**Vos tâches:**
**a.** Traduisez en anglais, s’il vous plaît, cette phrase de l’extrait sur les instruments financiers hybrides : « Il n’existe pas, en droit fiscal, de définition des notions de fonds propres et d’emprunt. »
**b.** Pour chacune des affirmations suivantes, indiquez si l’extrait sur les instruments financiers hybrides la confirme (oui ou non) et citez les mots décisifs du texte. (i) Les intérêts d’une dette sont fiscalement déductibles. (ii) Les intérêts notionnels ne sont soumis à aucun plafond. (iii) La pérennité des intérêts notionnels est assurée.
**c.** D’après l’extrait sur les instruments financiers hybrides, à quelles branches du droit faut-il se référer pour définir les fonds propres et l’emprunt ?

Instruments financiers hybrides: un outil performant de planification fiscale

Le mode de financement utilisé par une société n’est pas indifférent sur le plan fiscal. Il existe classiquement une dichotomie entre le financement par fonds propres ou par emprunt, sachant que la rémunération afférente à une dette (intérêts) est fiscalement déductible, alors que celle des fonds propres (dividendes) ne l’est généralement pas. En Belgique, l’asymétrie a été en partie corrigée par l’introduction des « intérêts notionnels ». Une des alternatives est le recours à des instruments financiers hybrides.

Les fameux « intérêts notionnels » – ou déduction pour capital à risque – sont plafonnés à un taux déterminé sur une base annuelle. Par ailleurs, compte tenu des incertitudes politiques et économiques, leur pérennité n’est pas garantie, loin s’en faut. D’où l’intérêt d’esquisser les implications fiscales relatives aux instruments financiers hybrides.

Distinction fiscale entre fonds propres et fonds de tiers

Il n’existe pas, en droit fiscal, de définition des notions de fonds propres et d’emprunt. Il s’impose donc de se référer aux autres branches du droit, à savoir le droit civil et le droit des sociétés. En effet, il est communément admis que le droit commun prime sur le droit fiscal, sauf disposition fiscale dérogatoire.

**Liste des données:**
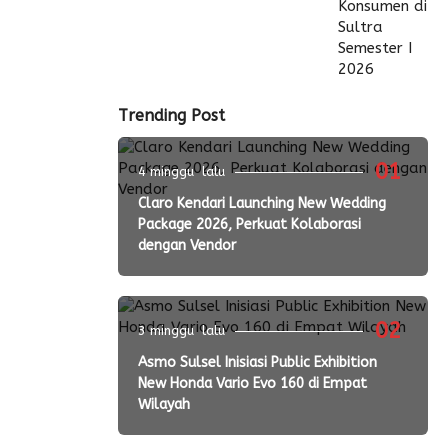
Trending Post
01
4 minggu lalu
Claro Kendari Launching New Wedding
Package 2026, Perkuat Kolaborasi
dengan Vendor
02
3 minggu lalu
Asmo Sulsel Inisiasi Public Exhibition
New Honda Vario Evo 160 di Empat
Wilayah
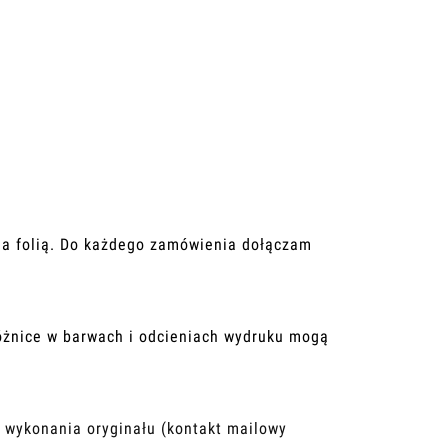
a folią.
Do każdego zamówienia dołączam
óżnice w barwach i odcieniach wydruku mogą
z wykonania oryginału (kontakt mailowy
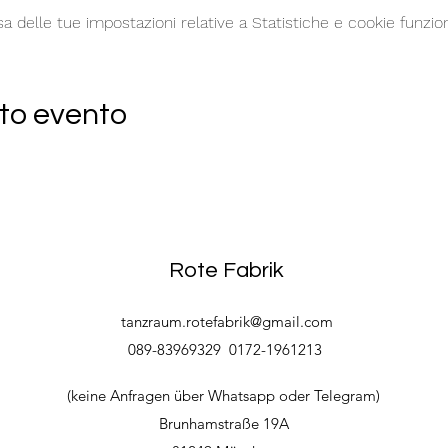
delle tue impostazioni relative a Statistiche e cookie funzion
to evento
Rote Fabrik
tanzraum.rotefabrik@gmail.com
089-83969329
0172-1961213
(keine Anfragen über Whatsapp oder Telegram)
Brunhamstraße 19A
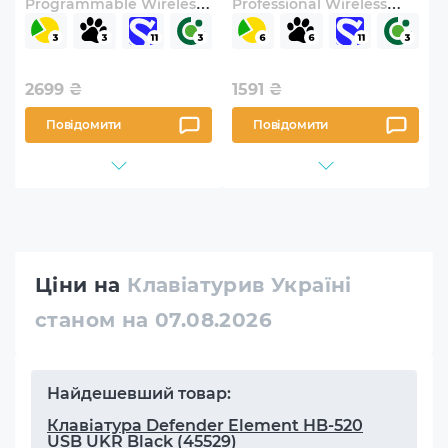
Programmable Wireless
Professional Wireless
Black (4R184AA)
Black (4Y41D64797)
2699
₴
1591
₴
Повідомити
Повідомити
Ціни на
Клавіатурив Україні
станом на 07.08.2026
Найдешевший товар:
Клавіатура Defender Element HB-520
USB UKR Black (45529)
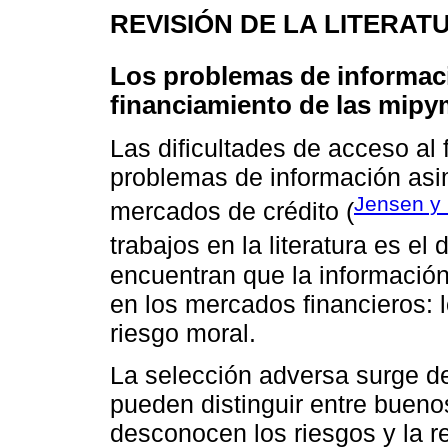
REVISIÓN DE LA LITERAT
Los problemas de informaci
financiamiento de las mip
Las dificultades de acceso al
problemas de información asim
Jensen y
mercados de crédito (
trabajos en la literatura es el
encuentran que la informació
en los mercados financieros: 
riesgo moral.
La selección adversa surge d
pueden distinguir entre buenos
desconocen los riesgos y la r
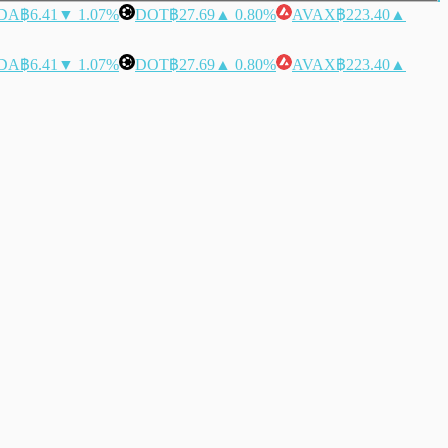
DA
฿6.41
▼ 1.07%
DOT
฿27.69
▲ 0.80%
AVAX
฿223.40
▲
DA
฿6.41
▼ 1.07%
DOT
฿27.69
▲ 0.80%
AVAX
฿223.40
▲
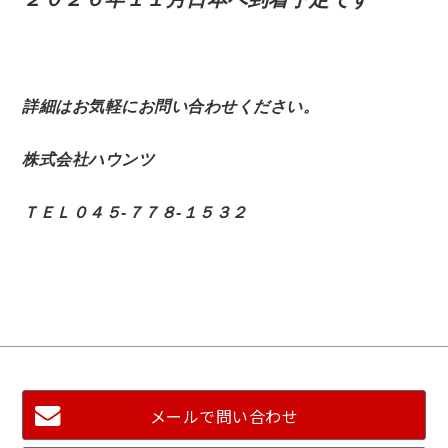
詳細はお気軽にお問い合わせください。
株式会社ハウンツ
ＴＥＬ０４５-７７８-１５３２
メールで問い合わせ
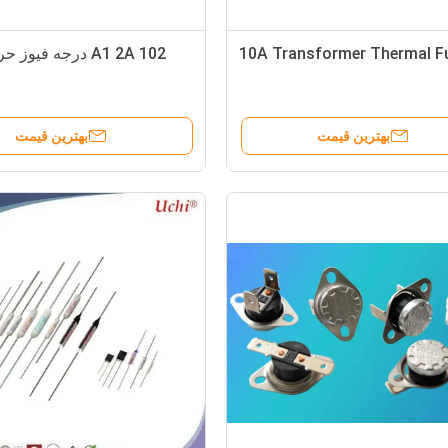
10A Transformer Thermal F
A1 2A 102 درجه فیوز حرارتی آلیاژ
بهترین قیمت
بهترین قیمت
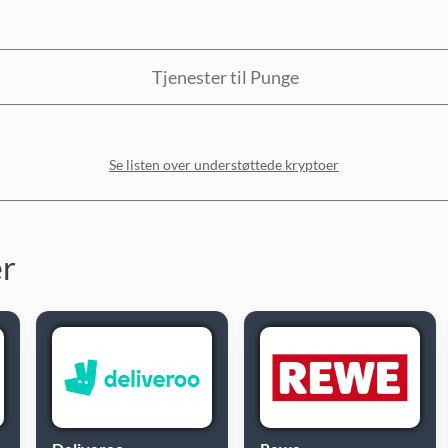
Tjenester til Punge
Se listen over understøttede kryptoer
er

**Réponses aux tâches:**
**a.** In tax law, there is no definition of the concepts of equity and debt.

**b.**
(i) Oui : « la rémunération afférente à une dette (intérêts) est fiscalement déductible ».
(ii) Non : « sont plafonnés à un taux déterminé sur une base annuelle ».
(iii) Non : « leur pérennité n’est pas garantie, loin s’en faut ».

**c.** Au droit civil et au droit des sociétés.